The validity of a measurement tool, in this case the KS, is defined as the degree to which the tool measures what it is designed or claimed to measure. 4 Owing to the lack of a ‘gold standard’ for both the CS and QOL score, their validity is difficult to assess. Nonetheless, a construct validity approach can be taken to estimate the validity of a method in the absence of validated tests. Such an approach explores the difference between two populations that are expected to have different properties, which are assessed by the method. 4 In other words, construct validity for this study can be estimated by comparing results from clinically ill, FIV-positive cats with results from healthy cats. If the expected relationship between both groups is observed, the measurement tool can be considered sound or valid. 4 Alternatively, psychometric methods, such as principle component analysis, can be applied to validate measurement tools for QOL scoring,18,36,37 but these require a substantial dataset, considerably larger than the one available in the present study.

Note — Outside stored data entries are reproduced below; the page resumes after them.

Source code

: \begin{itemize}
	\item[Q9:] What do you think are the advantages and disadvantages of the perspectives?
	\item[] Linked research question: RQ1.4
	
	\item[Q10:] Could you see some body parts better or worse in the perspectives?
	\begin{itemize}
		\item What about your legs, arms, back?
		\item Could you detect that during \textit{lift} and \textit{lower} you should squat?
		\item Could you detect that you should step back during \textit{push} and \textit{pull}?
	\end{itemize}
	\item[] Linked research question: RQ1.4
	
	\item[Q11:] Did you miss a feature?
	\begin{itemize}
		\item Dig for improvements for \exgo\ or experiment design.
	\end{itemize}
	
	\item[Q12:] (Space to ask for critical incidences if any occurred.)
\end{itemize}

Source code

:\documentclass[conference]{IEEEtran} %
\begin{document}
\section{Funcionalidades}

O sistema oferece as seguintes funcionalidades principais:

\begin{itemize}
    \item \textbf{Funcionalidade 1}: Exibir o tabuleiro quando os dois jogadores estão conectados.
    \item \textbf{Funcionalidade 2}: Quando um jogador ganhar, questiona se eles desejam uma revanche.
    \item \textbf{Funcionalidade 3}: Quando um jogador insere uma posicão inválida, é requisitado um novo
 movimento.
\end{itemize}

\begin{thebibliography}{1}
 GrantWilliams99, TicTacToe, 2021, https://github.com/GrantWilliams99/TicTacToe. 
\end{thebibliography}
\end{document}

Although the CS and the QOL score were designed with different measurement intentions, a deteriorating physical condition is expected to result, at least to some extent, in a lower QOL for a cat. Therefore, when comparing the CS and the QOL score, an initial estimate of their validity might be obtained. The presented analysis showed no systematic difference between the CS and the QOL score, but a low correlation coefficient between the scores was seen, which may indicate that validity of one or both of the scoring systems might be compromised.
Conclusions
This study in clinically ill, FIV-positive cats evaluated the scientific robustness of the modified KS, adapted for use in a hospital setting. The clinician’s part of the KS showed a systematic difference and a moderate-to-poor correlation between observers, indicating low inter-observer reliability. Consequently, the modified KS is an unreliable tool when the simultaneous assessment of both health and wellbeing aspects is required. Clinicians should be aware of the limitations of the KS, and further research may be needed to add extra guidance and objectivity to the CS. Furthermore, more systematic training of staff would be beneficial prior to the use of the CS. The other part of the KS, the behaviour-based QOL score, shows encouraging inter-observer reliability. The modified questionnaire may thus serve as a reliable tool to measure QOL objectively in cats in a hospital setting.
Footnotes
Acknowledgements
We thank Ms B Weyn for her participation in this research.
Conflict of interest
Nesya Goris has a financial interest in Aratana Therapeutics NV. None of the other authors have any affiliation with this private company.
Funding
The data described were gathered during a study funded by Aratana Therapeutics NV. This work was also supported by the Agency for Innovation by Science and Technology in Flanders (IWT) [IWT-100381].